To prevent interference with early structural formation (which can cause instability), the constraint bound $b_t$ is scheduled over time:

Early timesteps: Loose constraints ( $b_t$ is high) to allow scene structure to form.
Late timesteps: Tight constraints ( $b_t \to 0$ ) to strictly enforce the absence of forbidden concepts.

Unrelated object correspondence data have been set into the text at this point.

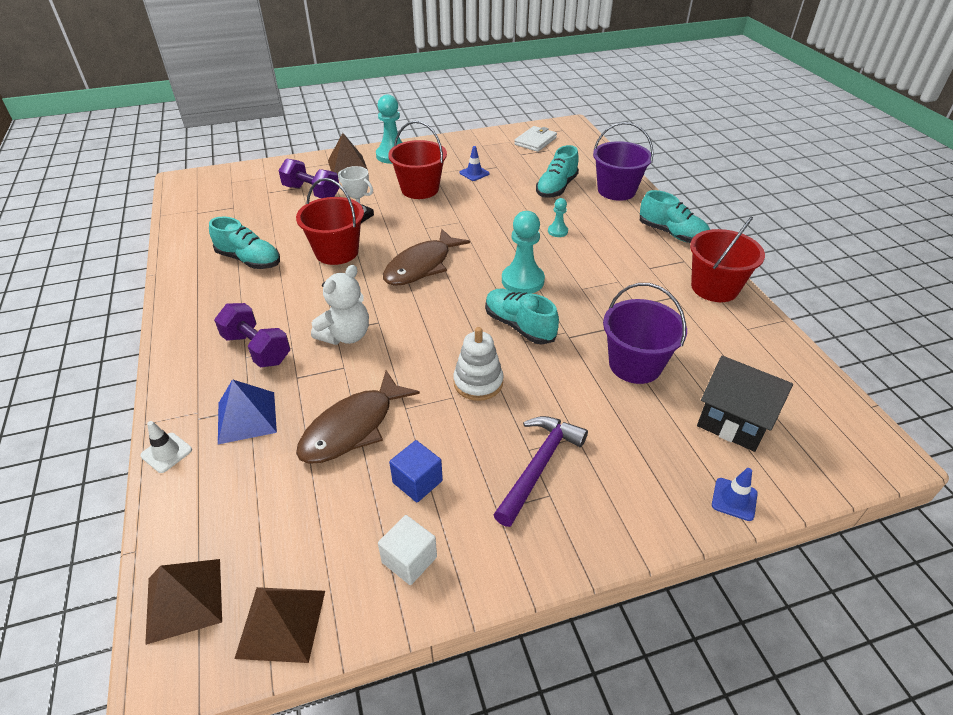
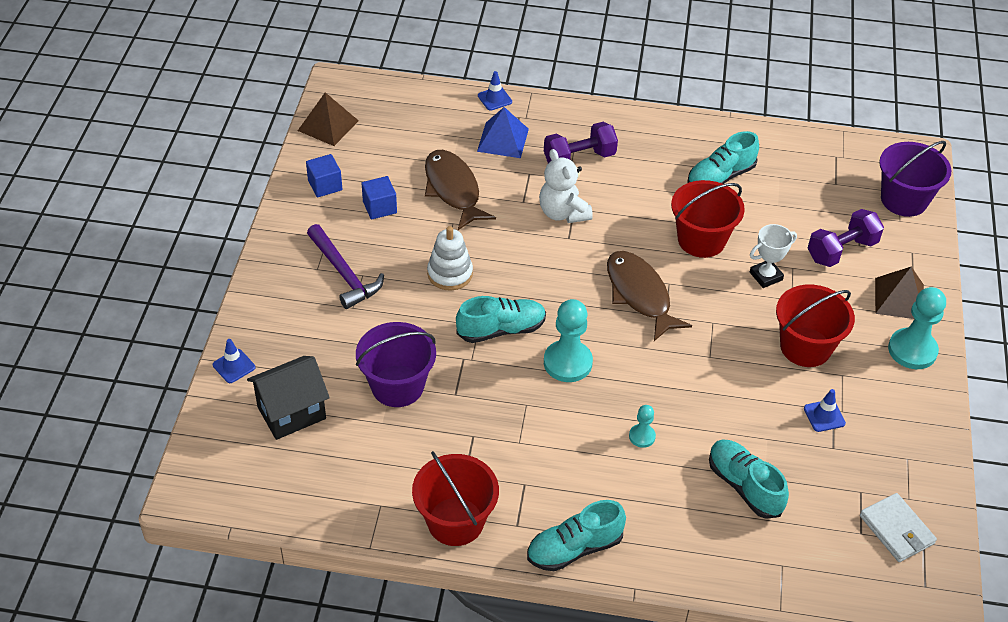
camera: 115 degrees right, 5 degrees up
(166, 453) = (494, 99): white traffic cone -> blue traffic cone
(184, 599) = (373, 93): brown pyramid -> none
(409, 560) = (325, 185): white cube -> blue cube
(616, 190) = (705, 550): purple bucket -> purple bucket (904, 200)

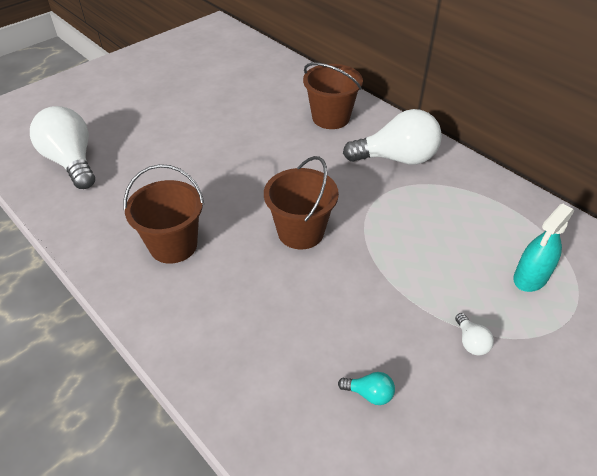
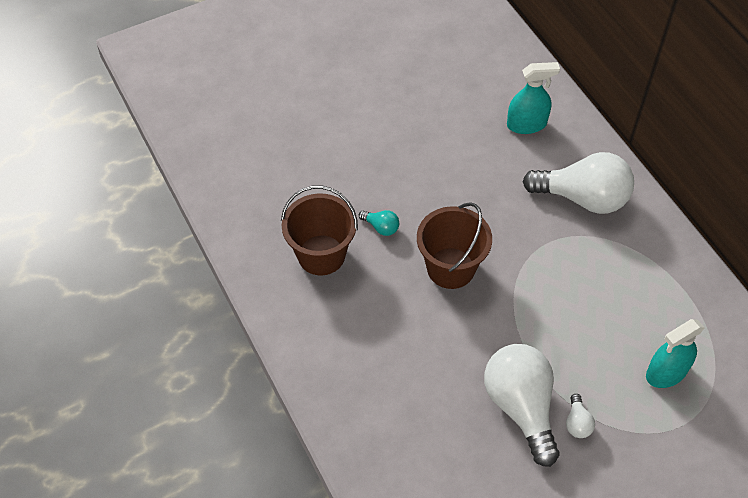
camera: 15 degrees right, 10 degrees up
(71, 162) = (233, 128): white light bulb -> white light bulb (521, 407)
(331, 118) = (526, 124): brown bucket -> turquoise spray bottle
(369, 394) = (466, 447): turquoise light bulb -> turquoise light bulb (381, 227)

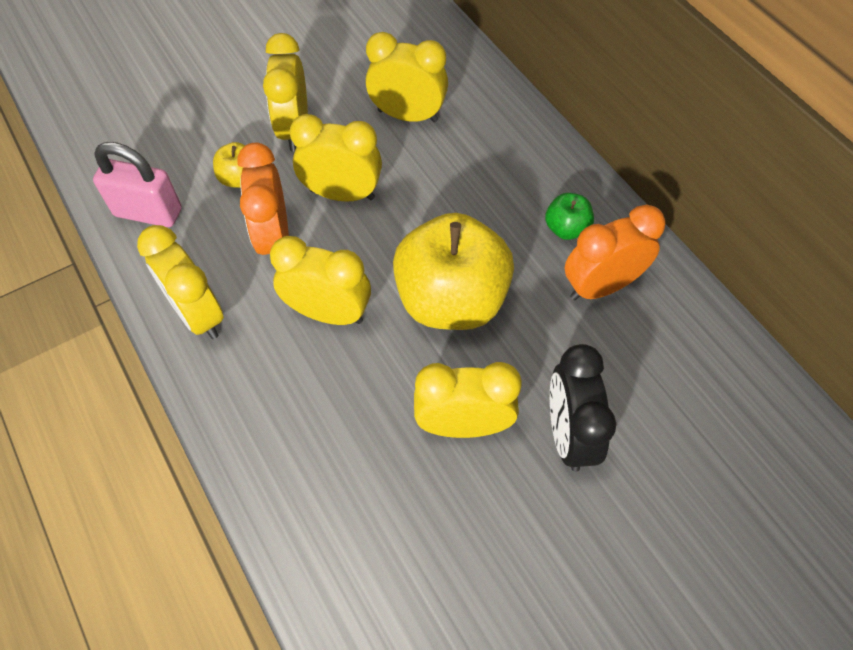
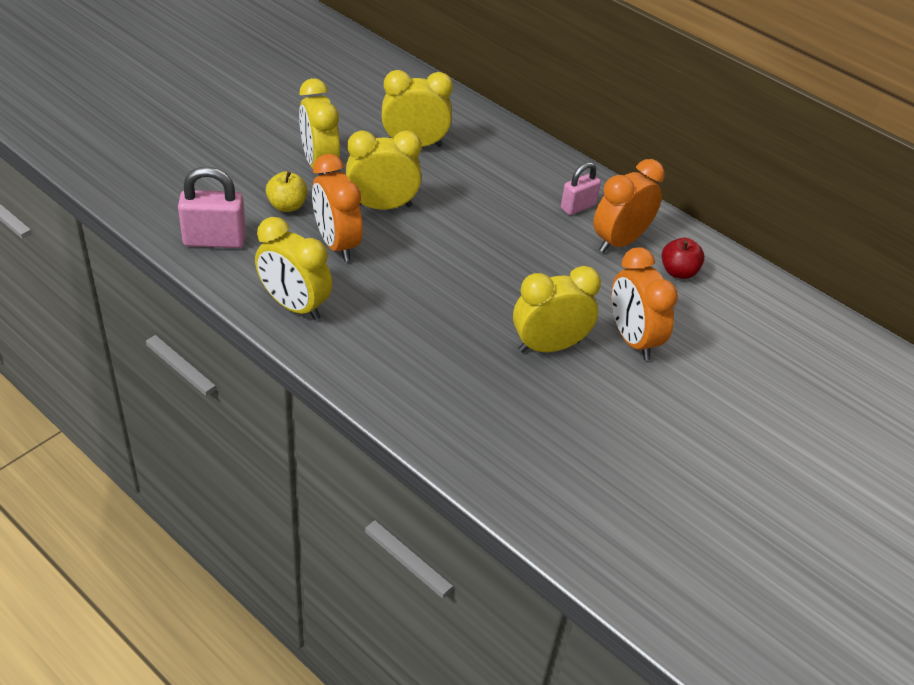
camera: 20 degrees left, 15 degrees down
(328, 313) = (407, 289): yellow clock -> none
(451, 300) = (505, 266): yellow apple -> none
(566, 228) = (578, 207): green apple -> pink padlock
(568, 434) = (633, 339): black clock -> orange clock
(659, 343) = (678, 272): none -> red apple

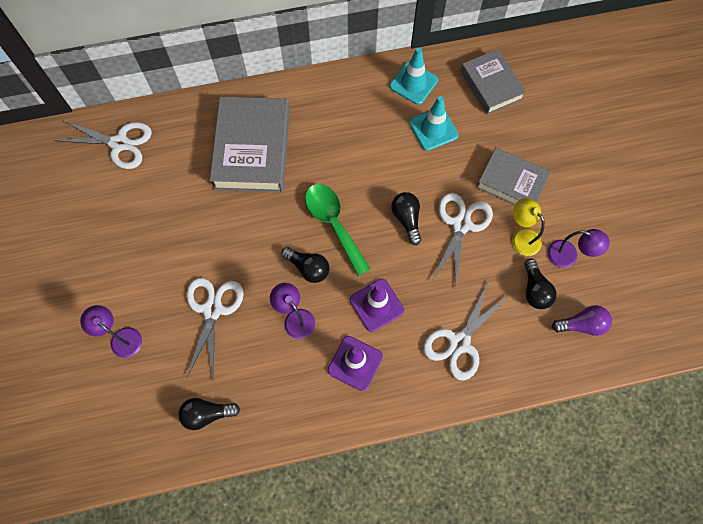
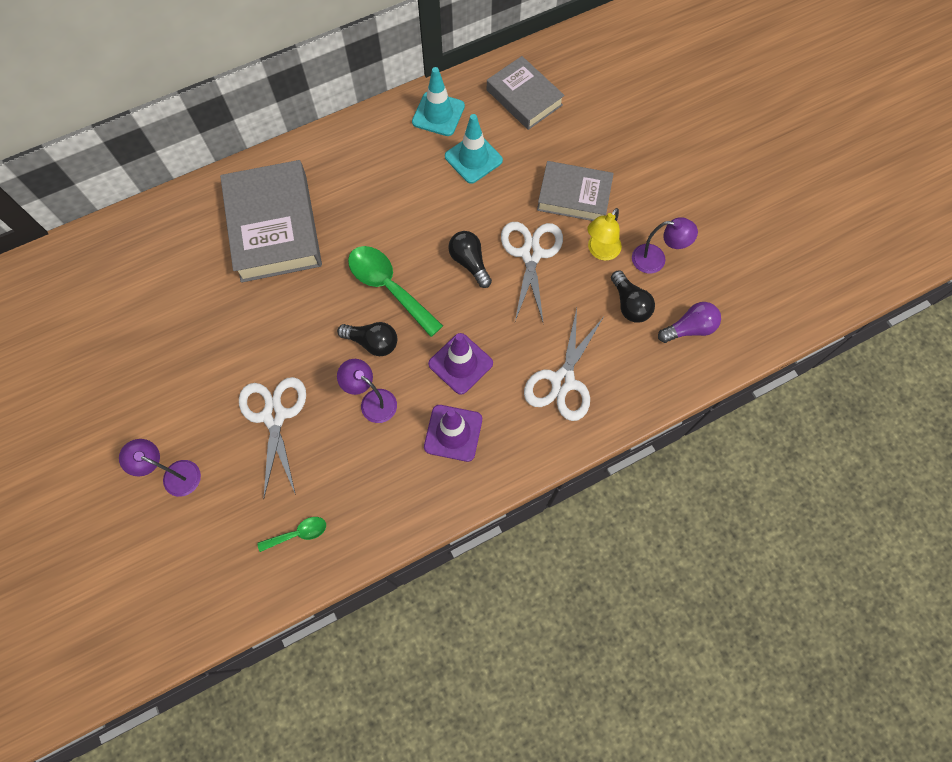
camera: 15 degrees left, 0 degrees up
(119, 143) = (115, 257): white scissors -> none
(207, 414) = (298, 533): black light bulb -> green spoon
(521, 237) = (600, 251): yellow lamp -> yellow lamp turned 90 degrees counterclockwise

F. Unified Treatment of Diverse Cases

The framework unifies eight distinct linguistic phenomena under this single convex constraint formulation by parameterizing $(a_t, b_t)$ differently:

Absent Object Consistency (AOC): Strict absence ( $b_t \leq 0$ ).
Late Emergence Negation (LEN): Time-varying bounds to prevent temporal drift.
Implicit Natural-Only Attribute (INA): Constraints on category spaces.
Multi-Negation Composition (MNC): Sequential projections for multiple exclusions.
Structural Functional Negation (SFN): Suppressing actions while preserving objects (e.g., "holding but not using").
Non-Inversion Mitigation (NMI): Bounded moderation (e.g., "not aggressive" $\neq$ "friendly").
Double Negation Sensitivity (DNS): Logical sign composition (e.g., "not unlit").
Scoped Negation Disambiguation (SND): Resolving scope in complex sentences.

3. Key Contributions

Formal Modeling: The first unified formulation of linguistic negation in VLMs as a structured convex feasibility constraint in semantic guidance space, moving beyond representation-level evaluation.
Training-Free Enforcement: A principled, training-free mechanism that enforces negation via minimal-energy projection, requiring no architectural changes or retraining of the diffusion backbone.
Structured Benchmark: Introduction of a negation-centric benchmark suite with eight categories designed to isolate specific linguistic failure modes (object absence, scope, double negation, etc.) in generative trajectories, specifically for video.

4. Results

The method was evaluated against state-of-the-art baselines (Mochi, HunyuanVideo, CogVideoX) on the proposed benchmark.

Quantitative Performance:
- Negation Compliance: Achieved the highest Negation Compliance Score (NCS) (4.07 vs. ~3.5 for baselines) and lowest Negation Violation Rate (NVR) (0.23 vs. ~0.36).
- Visual Fidelity: Maintained or improved CLIPScore (global alignment) while significantly reducing similarity to negated concepts (CLIP-neg) and object detection confidence for forbidden items (DINO-conf).
- Ablation: Removing the repulsive energy term reverted negation performance to baseline levels. Removing temporal scheduling degraded global alignment and caused structural instability.
Qualitative Performance:
- Successfully handled Structural Functional Negation (e.g., a person holding a phone but not using it), where baselines either removed the phone or showed the person using it.
- Correctly resolved Double Negation (e.g., "not unlit" $\to$ lit stage), whereas baselines often generated dark scenes.
- Maintained Temporal Consistency, preventing forbidden objects from appearing in later video frames.
User Study:
- In a study with 50 participants, the proposed method was preferred 77.5% of the time over baselines.
- It received the highest scores across all criteria: Negation Satisfaction, Constraint Meaning Accuracy, Scene Alignment, and Artifact Avoidance.

5. Significance

Paradigm Shift: This work shifts the focus from "learning to say no" (retraining embeddings) to "constraining the generation process" (geometric control). It bridges formal semantics and neural generative modeling.
Video Applicability: Unlike static image methods, this approach naturally extends to temporally evolving video trajectories, addressing the critical issue of temporal hallucination of forbidden concepts.
Generalizability: The framework is compatible with any pretrained diffusion backbone and suggests a path toward Vision-Language-Action (VLA) systems where language constraints dynamic behaviors, not just static content.
Efficiency: By avoiding retraining and using closed-form projections, it offers a computationally efficient way to improve logical faithfulness in generative AI, a crucial step for safety and reliability.